Hugh McGuire notes that Google Labs has expanded the audio indexing and search of political videos on YouTube. I checked out the examples, and guessed that this system works by doing speech-to-text conversion, then conventional indexing and search of the text. That’s feasible because even an imperfect conversion yields plenty of recognizable words for search to find.
Here’s an example of imperfect conversion that doesn’t interfere with a search for the word “health”:
spoken: and that’s true with health care. Of the estimated 47 million
transcribed the ranks not and that how much health care the native forty seven
Now that’s the worst of the small set I sampled. Here’s a less imperfect example:
spoken: businesses liberated from high taxes and health care costs will unleash
transcribed: businesses liberated from high taxes and health care costs well I’m
And sure enough, the FAQ confirms my hunch:
Google Audio Indexing uses speech technology to transform spoken words into text and leverages the Google indexing technology to return the best results to the user.

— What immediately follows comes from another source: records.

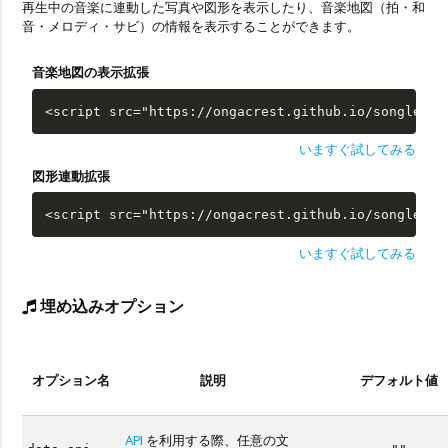
再生中の音楽に連動した写真や図形を表示したり、音楽地図（拍・和
音・メロディ・サビ）の情報を表示することができます。
音楽地図の表示拡張
<script src="https://ongacrest.github.io/songle-wi
いますぐ試してみる
図形連動拡張
<script src="https://ongacrest.github.io/songle-wi
いますぐ試してみる
埋め込みオプション
オプション名
説明
デフォルト値
API
を利用する際、任意の文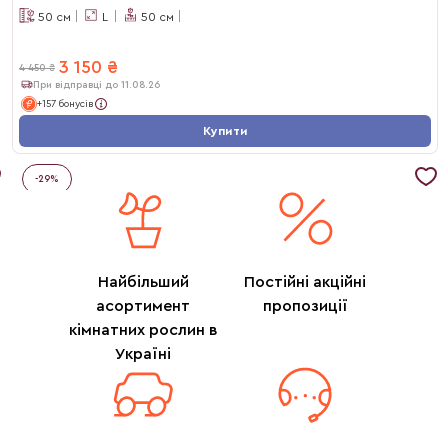
50
см
L
50
см
3 150
₴
4 450
₴
При відправці до 11.08.26
+157 бонусів
Купити
-
29
%
Найбільший
Постійні акційні
асортимент
пропозиції
кімнатних рослин в
Україні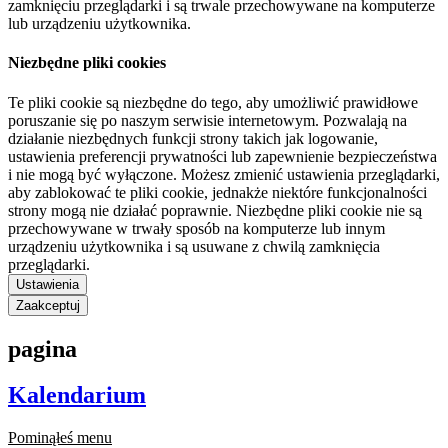
zamknięciu przeglądarki i są trwale przechowywane na komputerze
lub urządzeniu użytkownika.
Niezbędne pliki cookies
Te pliki cookie są niezbędne do tego, aby umożliwić prawidłowe
poruszanie się po naszym serwisie internetowym. Pozwalają na
działanie niezbędnych funkcji strony takich jak logowanie,
ustawienia preferencji prywatności lub zapewnienie bezpieczeństwa
i nie mogą być wyłączone. Możesz zmienić ustawienia przeglądarki,
aby zablokować te pliki cookie, jednakże niektóre funkcjonalności
strony mogą nie działać poprawnie. Niezbędne pliki cookie nie są
przechowywane w trwały sposób na komputerze lub innym
urządzeniu użytkownika i są usuwane z chwilą zamknięcia
przeglądarki.
Ustawienia
Zaakceptuj
pagina
Kalendarium
Pominąłeś menu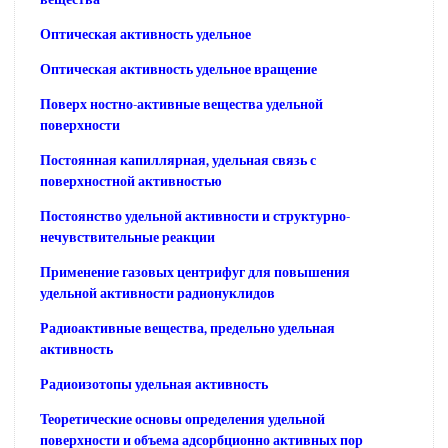
Оптическая активность удельное
Оптическая активность удельное вращение
Поверх ностно-активные вещества удельной
поверхности
Постоянная капиллярная, удельная связь с
поверхностной активностью
Постоянство удельной активности и структурно-
нечувствительные реакции
Применение газовых центрифуг для повышения
удельной активности радионуклидов
Радиоактивные вещества, предельно удельная
активность
Радиоизотопы удельная активность
Теоретические основы определения удельной
поверхности и объема адсорбционно активных пор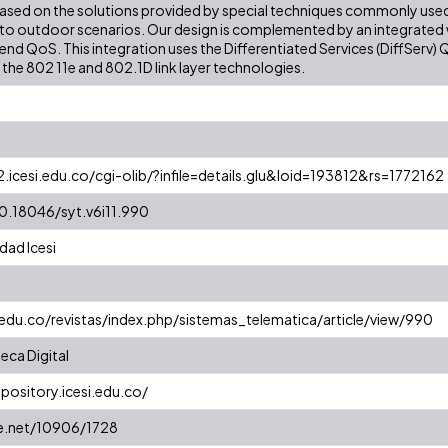
ased on the solutions provided by special techniques commonly used b
to outdoor scenarios. Our design is complemented by an integrated w
end QoS. This integration uses the Differentiated Services (DiffServ) 
o the 802 11e and 802.1D link layer technologies.
2.icesi.edu.co/cgi-olib/?infile=details.glu&loid=193812&rs=1772162
10.18046/syt.v6i11.990
dad Icesi
.edu.co/revistas/index.php/sistemas_telematica/article/view/990
eca Digital
epository.icesi.edu.co/
le.net/10906/1728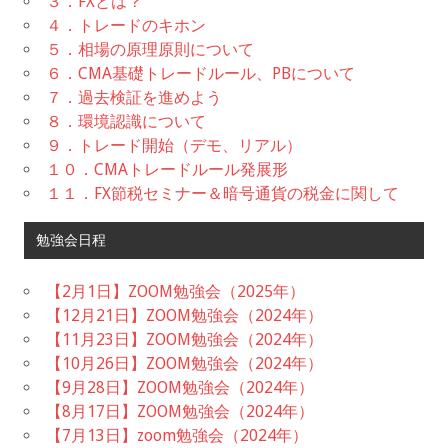
３．FXとは？
４．トレードのキホン
５．相場の原理原則について
６．CMA基礎トレードルール、PBについて
７．過去検証を進めよう
８．環境認識について
９．トレード開始（デモ、リアル）
１０．CMAトレードルール発展形
１１．FX節税セミナー＆暗号通貨の税金に関して
勉強会日程
【2月1日】ZOOM勉強会（2025年）
【12月21日】ZOOM勉強会（2024年）
【11月23日】ZOOM勉強会（2024年）
【10月26日】ZOOM勉強会（2024年）
【9月28日】ZOOM勉強会（2024年）
【8月17日】ZOOM勉強会（2024年）
【7月13日】zoom勉強会（2024年）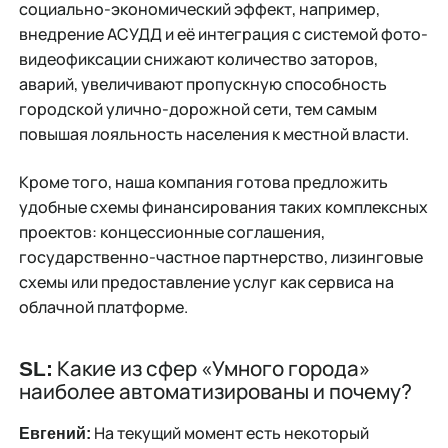
социально-экономический эффект, например,
внедрение АСУДД и её интеграция с системой фото-
видеофиксации снижают количество заторов,
аварий, увеличивают пропускную способность
городской улично-дорожной сети, тем самым
повышая лояльность населения к местной власти.
Кроме того, наша компания готова предложить
удобные схемы финансирования таких комплексных
проектов: концессионные соглашения,
государственно-частное партнерство, лизинговые
схемы или предоставление услуг как сервиса на
облачной платформе.
Какие из сфер «Умного города»
SL:
наиболее автоматизированы и почему?
На текущий момент есть некоторый
Евгений: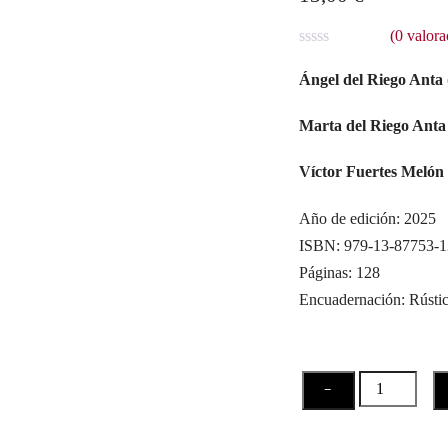
(
0
valora
V
a
Ángel del Riego Anta 
l
o
r
Marta del Riego Anta 
a
d
Víctor Fuertes Melón 
o
c
o
Año de edición: 2025
n
0
ISBN: 979-13-87753-1
d
e
Páginas: 128
5
Encuadernación: Rústi
Pequeño
−
zar
y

Way back in 2002, I reviewed Fast-Talk, a product (actually, a technology demo of a licenseable SDK) that took a completely different approach to audio indexing. It worked phonetically. One of my tests was of a phone interview with Tim Bray, which I recorded and which was indexed in realtime as we spoke. Here’s what happened next:
When my interview with Tim Bray was done, the first segment I looked for was the one where Bray said, “Jean Paoli spent four hours showing me XDocs.” The name “Jean Paoli” was, not surprisingly, ineffective as a search term. But “four hours” found the segment instantly, as did “fore ours” — which of course resolves to the same string of phonemes. “Zhawn Powli” also worked, illustrating what will soon become a new strategy for users of voice-aware search engines: When in doubt, spell it out phonetically. In practice, I find myself resorting to this strategy less often than I’d have expected. And it was fairly obvious when to do so. I guessed correctly that “MySQL” would not work, for example, but that “my sequel” would.
This approach doesn’t yield a transcript, but it’s so fast, efficient, and effective that I felt sure it would be in widespread use by now, and that audio indexing would be far more prevalent than it has become.
Why didn’t my prediction come true?